In **tidyverse** we joined two tables with `left_join`:
```{r}
tab <- left_join(murders, results_us_election_2016, by = "state")
```
In **data.table** the `merge` functions works similarly:
```{r}
#| message: false
#| warning: false
library(data.table)
tab <- merge(murders, results_us_election_2016, by = "state", all.x = TRUE)
```
Instead of defining different functions for the different type of joins, `merge` uses the the logical arguments `all` (full join), `all.x` (left join), and `all.y` (right join).
## Exercises
1\. Install and load the __Lahman__ library. This database includes data related to baseball teams. It includes summary statistics about how the players performed on offense and defense for several years. It also includes personal information about the players.
The `Batting` data frame contains the offensive statistics for all players for many years. You can see, for example, the top 10 hitters by running this code:
```{r, eval=FALSE}
library(Lahman)
top <- Batting |>
filter(yearID == 2016) |>
arrange(desc(HR)) |>
slice(1:10)
top |> as_tibble()
```
But who are these players? We see an ID, but not the names. The player names are in this table
```{r, eval=FALSE}
People |> as_tibble()
```
We can see column names `nameFirst` and `nameLast`. Use the `left_join` function to create a table of the top home run hitters. The table should have `playerID`, first name, last name, and number of home runs (HR). Rewrite the object `top` with this new table.

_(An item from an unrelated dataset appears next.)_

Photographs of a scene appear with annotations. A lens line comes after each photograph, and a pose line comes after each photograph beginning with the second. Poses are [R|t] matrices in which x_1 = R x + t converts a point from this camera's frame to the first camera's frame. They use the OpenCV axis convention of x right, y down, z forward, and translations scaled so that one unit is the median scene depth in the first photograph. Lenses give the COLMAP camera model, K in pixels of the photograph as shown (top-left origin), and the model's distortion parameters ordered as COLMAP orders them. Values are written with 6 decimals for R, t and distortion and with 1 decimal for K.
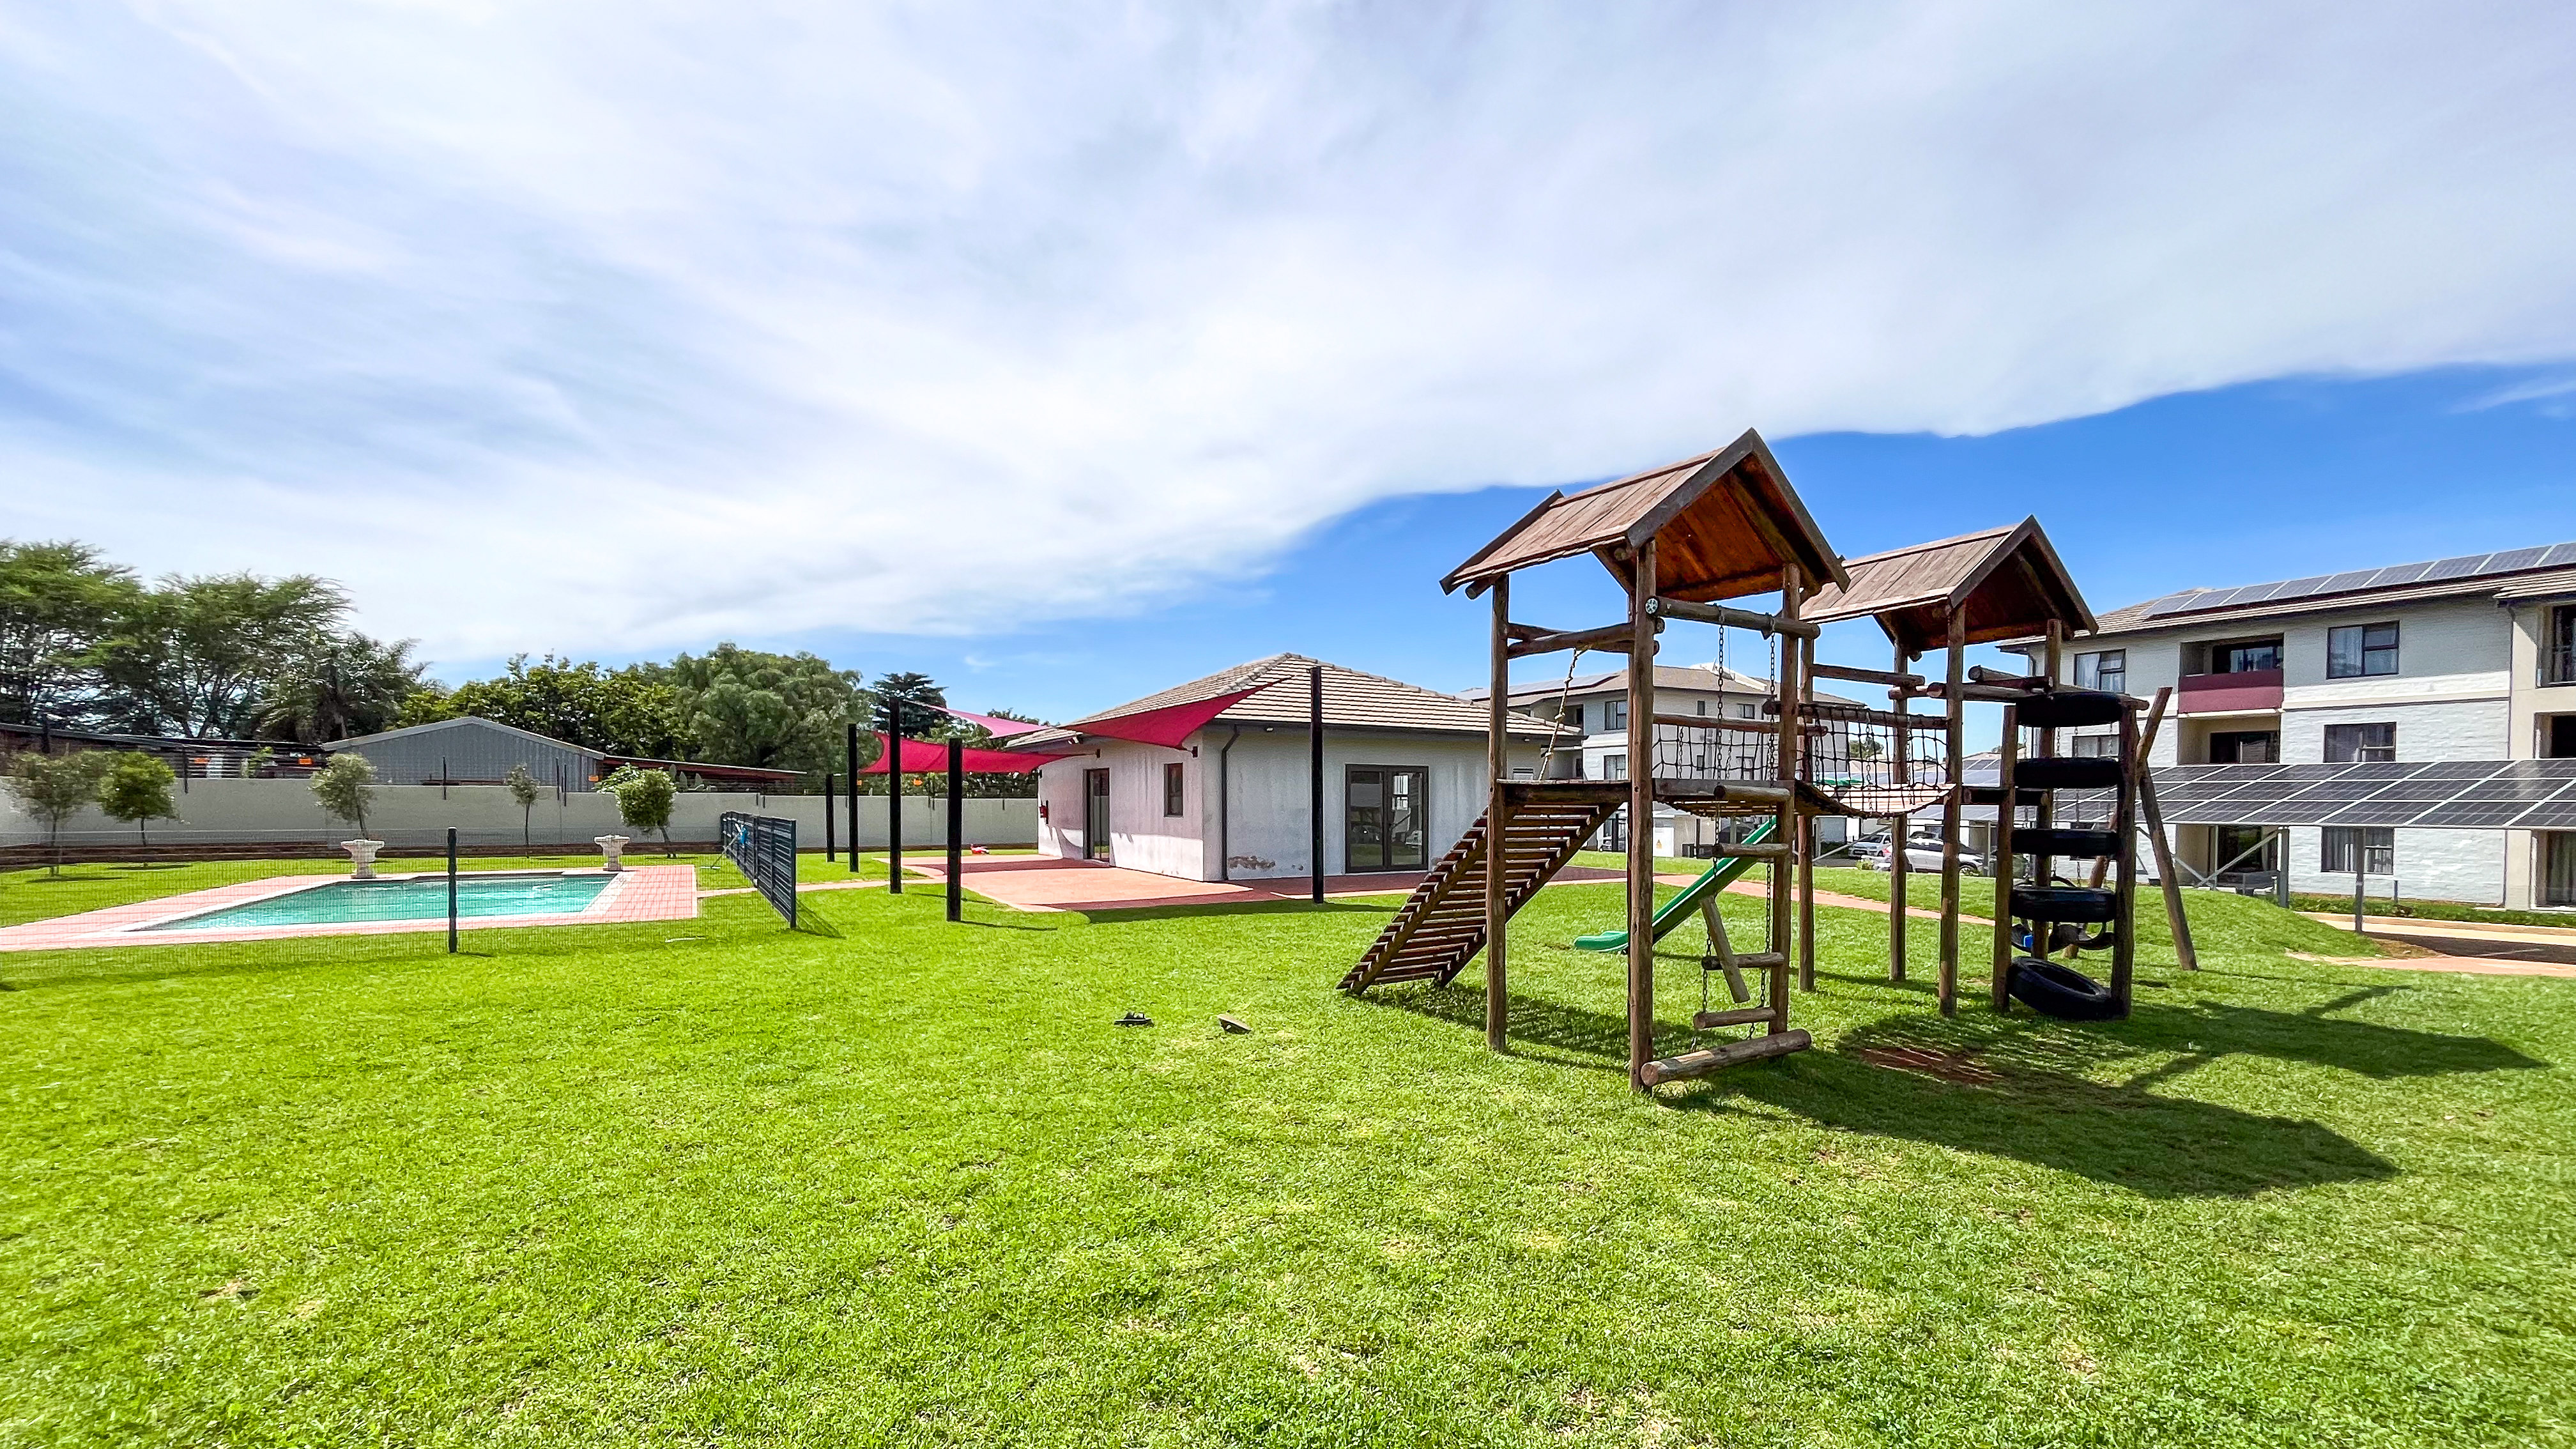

2\. Now use the `Salaries` data frame to add each player's salary to the table you created in exercise 1. Note that salaries are different every year so make sure to filter for the year 2016, then use `right_join`. This time show first name, last name, team, HR, and salary.
3\. In a previous exercise, we created a tidy version of the `co2` dataset:
```{r, eval=FALSE}
co2_wide <- data.frame(matrix(co2, ncol = 12, byrow = TRUE)) |>
setNames(1:12) |>
mutate(year = 1959:1997) |>
pivot_longer(-year, names_to = "month", values_to = "co2") |>
mutate(month = as.numeric(month))
```
We want to see if the monthly trend is changing, so we are going to remove the year effects and then plot the results. We will first compute the year averages. Use the `group_by` and `summarize` to compute the average co2 for each year. Save in an object called `yearly_avg`.
4\. Now use the `left_join` function to add the yearly average to the `co2_wide` dataset. Then compute the residuals: observed co2 measure - yearly average.
5\. Make a plot of the seasonal trends by year but only after removing the year effect.